• _ENUNCIADO DA TAREFA_
Copie o texto do exercício a partir das palavras "Isso, claro, tem" até "perda de vidas.", inclusive, substituindo "sobrecarga" por "saturação".

• _TEXTO DO EXERCÍCIO_

Isso, claro, tem se traduzido em ameaças de atentados contra presidentes do Legislativo e do Judiciário. E a ataques a governadores e prefeitos que resolvem implementar medidas de isolamento social a fim de reduzir o ritmo de contágio pelo coronavírus - e, assim, evitar uma sobrecarga no sistema de saúde. Como resultado desses ataques, temos mais perda de vidas.
Nesta quarta (29), o ministro do STF, Alexandre de Moraes, suspendeu a nomeação de Alexandre Ramagem ao cargo de diretor-geral da Polícia Federal. Atendeu, dessa forma, a um pedido do PDT, que defende que o presidente está querendo colocar uma pessoa que é amiga de seus filhos em uma posição que pode influenciar nas investigações das quais seus filhos são alvos.
Na sequência, milhares de mensagens circularam pelas redes sociais e aplicativos de mensagens pedindo o fechamento do STF e a prisão de seus membros. A Constituição? Foda-se.
Já escrevi isso aqui antes. Sabe aquele esforço para se preocupar com as consequências das próprias ações e palavras e, no mínimo, manter as aparências? No contexto em que estamos, ele se aposenta ou tira férias, mandando avisar que só dá as caras quando a democracia plena voltar. Até lá, cada autoridade ou membro da elite deste país pode falar ou fazer o que quiser, sem medo da repercussão negativa junto à população. Até porque, convenhamos, foda-se.
Alguns dizem que isso gera uma transparência sem igual na sociedade que nos levará a um patamar superior da existência no futuro e o melhor é tudo acontecer à luz do dia ao invés de se passar nos porões. Há uma falsa dualidade nessa história, como se fossem possíveis apenas duas opções: pessoas que fazem coisas erradas e são sinceras (como um presidente que contribui para o espalhamento de uma pandemia) e pessoas que fazem coisas erradas e mentem. Há a alternativa de fazer a coisa certa e ser sincero, mas - pelo visto - essa está no campo da ficção.
O mesmo "foda-se" que acreditamos ouvir quando vemos policiais militares levando vivo um vendedor ambulante, David Nascimento dos Santos, e, no dia seguinte, ele aparece morto. O rapaz de 23 anos havia saído de casa, em São Paulo, para esperar seu pedido de comida na rua e foi levado por PMs. Deixa dois filhos, segundo a Ponte Jornalismo, que relatou o caso. Câmeras de segurança registraram a cena.
A Era do Foda-se tem suas consequências, claro. Vendo autoridades darem de ombros para a razão, a população vai copiando. E passam a descumprir leis, regras e normas porque percebem que não valem muita coisa mesmo. No caso mais urgente, seguem as orientações do presidente, ignorando quarentenas, saindo de casa mesmo quando não há necessidade, contaminando e se deixando contaminar.
E, iniciado, o processo de derretimento das instituições e do respeito da população a elas não pode ser freado do dia para a noite. Como já disse aqui, a solução demanda nova pactuação política e social, aliada a muito suor em articulações para a construção de consensos - exatamente aquilo que um governo autoritário tem ojeriza. Por que um governo autoritário precisa do enfrentamento que cria inimigos reais e imaginários para sobreviver.
Quando falei pela primeira vez da Era do Foda-se, ponderei que a reação em cadeia em curso inevitavelmente nos levaria para o buraco, como a eleição em 2018, por vias democráticas, de uma figura antidemocrática através do voto de uma parte de uma população cansada do clima de "vale tudo" e de "ninguém é de ninguém". Passada essa fase, que, de fato, aconteceu, a questão é se essa reação vai enterrar a própria democracia.
O Brasil vai se tornando um palco de batalhas no qual o que importa é quem grita, xinga, ataca, espanca, mata mais. Cada um por si e Deus acima de todos. O respeito à vida? Foda-se.

• _DADOS FORNECIDOS_
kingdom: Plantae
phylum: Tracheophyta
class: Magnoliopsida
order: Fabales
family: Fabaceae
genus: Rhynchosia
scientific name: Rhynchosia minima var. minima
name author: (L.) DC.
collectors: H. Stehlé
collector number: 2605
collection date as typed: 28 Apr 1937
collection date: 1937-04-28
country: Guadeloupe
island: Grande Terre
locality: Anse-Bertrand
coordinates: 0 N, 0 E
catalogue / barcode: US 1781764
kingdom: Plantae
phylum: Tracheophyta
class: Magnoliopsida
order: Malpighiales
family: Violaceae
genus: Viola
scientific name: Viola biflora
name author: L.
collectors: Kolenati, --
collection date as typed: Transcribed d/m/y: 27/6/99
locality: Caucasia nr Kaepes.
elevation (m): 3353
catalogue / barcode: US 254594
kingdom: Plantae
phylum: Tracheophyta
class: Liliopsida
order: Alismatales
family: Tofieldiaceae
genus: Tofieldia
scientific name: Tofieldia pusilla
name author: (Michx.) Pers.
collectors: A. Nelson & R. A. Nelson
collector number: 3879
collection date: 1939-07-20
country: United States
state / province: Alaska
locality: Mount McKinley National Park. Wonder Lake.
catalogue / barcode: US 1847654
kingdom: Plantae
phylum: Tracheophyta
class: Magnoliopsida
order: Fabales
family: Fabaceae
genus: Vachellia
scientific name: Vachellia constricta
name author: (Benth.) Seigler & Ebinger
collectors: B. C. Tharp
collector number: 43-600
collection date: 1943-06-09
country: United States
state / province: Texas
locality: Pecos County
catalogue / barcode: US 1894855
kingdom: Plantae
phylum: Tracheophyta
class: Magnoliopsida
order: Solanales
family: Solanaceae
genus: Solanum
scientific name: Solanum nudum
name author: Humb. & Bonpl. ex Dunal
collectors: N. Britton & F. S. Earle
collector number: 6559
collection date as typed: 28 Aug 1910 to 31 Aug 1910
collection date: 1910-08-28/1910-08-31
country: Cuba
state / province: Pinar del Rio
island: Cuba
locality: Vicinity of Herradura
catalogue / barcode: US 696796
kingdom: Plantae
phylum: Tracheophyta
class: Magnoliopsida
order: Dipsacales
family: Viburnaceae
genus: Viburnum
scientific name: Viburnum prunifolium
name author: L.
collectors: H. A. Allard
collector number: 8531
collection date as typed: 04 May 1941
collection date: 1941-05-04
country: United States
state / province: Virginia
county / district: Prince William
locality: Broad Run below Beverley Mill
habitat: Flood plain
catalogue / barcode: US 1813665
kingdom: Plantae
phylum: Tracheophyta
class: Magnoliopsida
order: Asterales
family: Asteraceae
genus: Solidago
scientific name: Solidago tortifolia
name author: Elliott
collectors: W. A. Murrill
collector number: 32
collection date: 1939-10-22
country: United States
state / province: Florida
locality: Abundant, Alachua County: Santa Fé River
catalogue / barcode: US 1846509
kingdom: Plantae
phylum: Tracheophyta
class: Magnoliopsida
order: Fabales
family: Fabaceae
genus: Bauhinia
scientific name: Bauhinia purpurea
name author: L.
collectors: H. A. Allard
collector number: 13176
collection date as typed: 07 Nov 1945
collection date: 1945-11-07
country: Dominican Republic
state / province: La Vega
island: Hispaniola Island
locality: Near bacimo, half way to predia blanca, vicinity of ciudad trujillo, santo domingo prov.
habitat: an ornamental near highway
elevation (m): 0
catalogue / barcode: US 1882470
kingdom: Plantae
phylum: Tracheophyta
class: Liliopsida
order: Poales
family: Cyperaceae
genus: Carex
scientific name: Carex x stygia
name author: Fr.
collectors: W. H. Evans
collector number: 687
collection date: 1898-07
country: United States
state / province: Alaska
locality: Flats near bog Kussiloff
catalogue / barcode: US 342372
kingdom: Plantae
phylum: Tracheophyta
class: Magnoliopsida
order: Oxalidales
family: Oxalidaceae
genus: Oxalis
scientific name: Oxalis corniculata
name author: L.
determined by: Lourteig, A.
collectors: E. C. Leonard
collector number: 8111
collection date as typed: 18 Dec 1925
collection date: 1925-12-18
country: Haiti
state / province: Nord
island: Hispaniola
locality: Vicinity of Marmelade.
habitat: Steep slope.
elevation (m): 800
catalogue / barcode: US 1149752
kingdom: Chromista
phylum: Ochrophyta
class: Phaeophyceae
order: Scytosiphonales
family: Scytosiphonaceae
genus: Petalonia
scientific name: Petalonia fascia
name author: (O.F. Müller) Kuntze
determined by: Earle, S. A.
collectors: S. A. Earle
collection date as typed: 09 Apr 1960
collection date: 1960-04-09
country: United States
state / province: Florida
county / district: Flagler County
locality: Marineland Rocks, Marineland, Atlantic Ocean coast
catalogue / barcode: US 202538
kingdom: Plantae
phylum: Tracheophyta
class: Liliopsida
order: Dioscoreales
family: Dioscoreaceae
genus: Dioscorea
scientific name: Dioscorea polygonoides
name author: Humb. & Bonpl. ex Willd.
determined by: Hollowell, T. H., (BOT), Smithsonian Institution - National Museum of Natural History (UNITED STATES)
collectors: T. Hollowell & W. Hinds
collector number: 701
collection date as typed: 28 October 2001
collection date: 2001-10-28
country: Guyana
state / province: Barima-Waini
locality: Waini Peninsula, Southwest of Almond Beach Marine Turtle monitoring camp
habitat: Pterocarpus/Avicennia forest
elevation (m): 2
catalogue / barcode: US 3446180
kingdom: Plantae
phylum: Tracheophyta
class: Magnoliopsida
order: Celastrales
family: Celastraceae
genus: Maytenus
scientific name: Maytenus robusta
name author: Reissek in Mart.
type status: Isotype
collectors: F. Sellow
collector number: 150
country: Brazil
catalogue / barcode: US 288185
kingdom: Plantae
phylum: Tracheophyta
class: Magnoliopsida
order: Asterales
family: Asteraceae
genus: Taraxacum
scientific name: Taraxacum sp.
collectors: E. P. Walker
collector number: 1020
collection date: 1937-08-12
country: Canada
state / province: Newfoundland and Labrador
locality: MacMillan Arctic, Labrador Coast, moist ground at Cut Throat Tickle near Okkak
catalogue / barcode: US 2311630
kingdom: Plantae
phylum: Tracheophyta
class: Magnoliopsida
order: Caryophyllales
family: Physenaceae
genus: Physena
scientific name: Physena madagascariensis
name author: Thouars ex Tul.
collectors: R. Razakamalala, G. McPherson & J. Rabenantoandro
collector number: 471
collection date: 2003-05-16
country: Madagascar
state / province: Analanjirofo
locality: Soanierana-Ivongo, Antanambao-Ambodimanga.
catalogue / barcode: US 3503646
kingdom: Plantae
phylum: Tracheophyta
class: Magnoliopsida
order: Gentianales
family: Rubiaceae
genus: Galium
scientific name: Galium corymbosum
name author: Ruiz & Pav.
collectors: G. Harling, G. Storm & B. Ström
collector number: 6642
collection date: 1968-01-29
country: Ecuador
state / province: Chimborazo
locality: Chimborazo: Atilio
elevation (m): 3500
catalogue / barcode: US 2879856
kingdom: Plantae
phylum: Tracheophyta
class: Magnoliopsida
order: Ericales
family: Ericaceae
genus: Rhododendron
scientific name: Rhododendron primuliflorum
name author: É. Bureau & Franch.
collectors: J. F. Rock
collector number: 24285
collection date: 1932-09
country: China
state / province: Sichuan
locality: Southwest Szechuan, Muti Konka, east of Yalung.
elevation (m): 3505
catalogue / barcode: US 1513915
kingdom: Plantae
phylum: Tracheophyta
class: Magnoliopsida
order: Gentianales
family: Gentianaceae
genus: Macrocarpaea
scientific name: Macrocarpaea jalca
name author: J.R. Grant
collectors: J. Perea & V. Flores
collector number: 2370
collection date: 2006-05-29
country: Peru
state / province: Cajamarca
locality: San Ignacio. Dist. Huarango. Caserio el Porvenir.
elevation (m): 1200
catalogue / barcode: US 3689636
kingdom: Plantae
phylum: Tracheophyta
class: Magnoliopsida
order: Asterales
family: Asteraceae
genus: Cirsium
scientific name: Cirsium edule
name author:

• _RESPOSTA ABAIXO_
Isso, claro, tem se traduzido em ameaças de atentados contra presidentes do Legislativo e do Judiciário. E a ataques a governadores e prefeitos que resolvem implementar medidas de isolamento social a fim de reduzir o ritmo de contágio pelo coronavírus - e, assim, evitar uma saturação no sistema de saúde. Como resultado desses ataques, temos mais perda de vidas.